▸ **Objetivo da tarefa**: Transcreva literalmente o trecho do texto sobre a dengue no Alto de Pinheiros que vai de "Ela também administra" até "conta Milene Braga.".

▸ **Texto de origem**:
:::
Ela também administra um condomínio no bairro onde 12 pessoas contraíram dengue. Segundo Braga, a prefeitura esteve no local, passou inseticida, mas não resolveu o problema.
"Pedimos ajuda novamente a eles, porque é surreal o número de mosquitos. Aumenta dia após dia. A nossa equipe de jardinagem passa nos blocos e vistoria os vasos. Também olhamos as caixas d'água. O que temos falado com os outros síndicos é que todos policiem as áreas comuns e encham os moradores de comunicados para que todos façam a mesma coisa e prestem atenção em água parada em vasos e caixas d'água", conta Milene Braga.
Evaldo Stanislau explica que os ovos do Aedes aegypti são muito resistentes aos ambientes. Quando aumenta a temperatura e existe umidade, eles eclodem. "O mosquito voa em todas as direções num diâmetro de 500 metros. Se nesse espaço ele não encontrar nenhum local adequado para colocar os seus ovos, não terá geração futura. Do contrário, se encontrar, vai expandindo a sua área de atuação de 500 em 500 metros", explica.
"Em outra situação, você pega uma pessoa que trabalha no Alto de Pinheiros e reside na zona sul. Suponha que na zona sul ela foi picada, pegou dengue e está assintomática. Vem para o Alto de Pinheiros. O mosquito que picá-la em Alto de Pinheiros vai passar dengue e expandir", conclui.
No dia 7 de fevereiro, Braga acionou novamente a prefeitura para voltar ao bairro e verificar as mansões vazias. O órgão deu prazo de 48 horas.
A Secretaria Municipal da Saúde disse, em nota, que a Uvis (Unidade de Vigilância em Saúde) Lapa/Pinheiros realizou a aplicação de nebulização veicular (fumacê) na avenida Diógenes Ribeiro de Lima no dia 19 de janeiro. Em relação à rua Pedralva, nos próximos dias ocorrerá ação de bloqueio casa a casa e nebulização.
A reportagem entrou em contato com a Local Imóveis, responsável pelas casas à venda. A imobiliária não comentou a situação encontrada, mas colocou o proprietário de uma das mansões em contato. Por telefone, José Campos negou a falta de limpeza na piscina.
"Estou a par da situação no Alto de Pinheiros e acho que as autoridades deveriam tomar as providências necessárias. Aquela piscina é mantida por nós há anos com visitas de piscineiros, sempre o mesmo, três vezes por semana. O que suja um pouco a piscina são as folhas daquela árvore que está lá do outro lado do muro. A prefeitura não permite cortar uma árvore em São Paulo", afirma Campos.
:::
Itens do conjunto de dados:
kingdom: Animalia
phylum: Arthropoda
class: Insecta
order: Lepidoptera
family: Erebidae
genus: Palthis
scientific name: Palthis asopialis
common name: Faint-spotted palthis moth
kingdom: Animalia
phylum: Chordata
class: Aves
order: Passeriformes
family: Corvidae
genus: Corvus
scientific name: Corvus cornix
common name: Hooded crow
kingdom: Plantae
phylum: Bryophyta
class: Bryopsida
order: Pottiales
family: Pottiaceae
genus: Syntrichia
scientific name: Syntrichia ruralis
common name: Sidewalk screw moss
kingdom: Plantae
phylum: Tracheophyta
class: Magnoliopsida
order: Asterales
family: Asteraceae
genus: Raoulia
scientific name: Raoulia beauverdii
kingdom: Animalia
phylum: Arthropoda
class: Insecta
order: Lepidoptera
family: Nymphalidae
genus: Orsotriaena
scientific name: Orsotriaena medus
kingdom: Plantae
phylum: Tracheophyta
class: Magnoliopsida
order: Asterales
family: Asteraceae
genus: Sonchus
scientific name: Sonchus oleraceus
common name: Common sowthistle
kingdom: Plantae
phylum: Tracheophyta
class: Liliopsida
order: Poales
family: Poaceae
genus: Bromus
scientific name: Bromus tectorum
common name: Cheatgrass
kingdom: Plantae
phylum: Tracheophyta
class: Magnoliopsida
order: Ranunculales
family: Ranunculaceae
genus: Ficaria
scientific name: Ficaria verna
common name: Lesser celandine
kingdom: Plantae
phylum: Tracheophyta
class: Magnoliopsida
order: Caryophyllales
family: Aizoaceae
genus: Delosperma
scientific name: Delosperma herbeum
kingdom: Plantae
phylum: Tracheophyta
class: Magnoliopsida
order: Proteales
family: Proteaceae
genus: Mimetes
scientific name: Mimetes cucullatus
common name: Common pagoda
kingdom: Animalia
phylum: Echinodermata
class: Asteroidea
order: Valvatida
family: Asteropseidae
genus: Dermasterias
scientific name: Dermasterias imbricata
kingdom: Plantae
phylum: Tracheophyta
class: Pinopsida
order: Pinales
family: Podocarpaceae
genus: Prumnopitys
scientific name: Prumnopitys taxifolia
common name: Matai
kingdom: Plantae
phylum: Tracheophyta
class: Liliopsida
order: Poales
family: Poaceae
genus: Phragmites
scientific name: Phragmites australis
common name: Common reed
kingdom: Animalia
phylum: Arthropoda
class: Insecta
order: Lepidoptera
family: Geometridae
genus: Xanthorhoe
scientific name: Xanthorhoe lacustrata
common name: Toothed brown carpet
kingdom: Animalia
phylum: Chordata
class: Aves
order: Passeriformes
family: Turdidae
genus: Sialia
:::
▸ **Resposta**:
Ela também administra um condomínio no bairro onde 12 pessoas contraíram dengue. Segundo Braga, a prefeitura esteve no local, passou inseticida, mas não resolveu o problema.
"Pedimos ajuda novamente a eles, porque é surreal o número de mosquitos. Aumenta dia após dia. A nossa equipe de jardinagem passa nos blocos e vistoria os vasos. Também olhamos as caixas d'água. O que temos falado com os outros síndicos é que todos policiem as áreas comuns e encham os moradores de comunicados para que todos façam a mesma coisa e prestem atenção em água parada em vasos e caixas d'água", conta Milene Braga.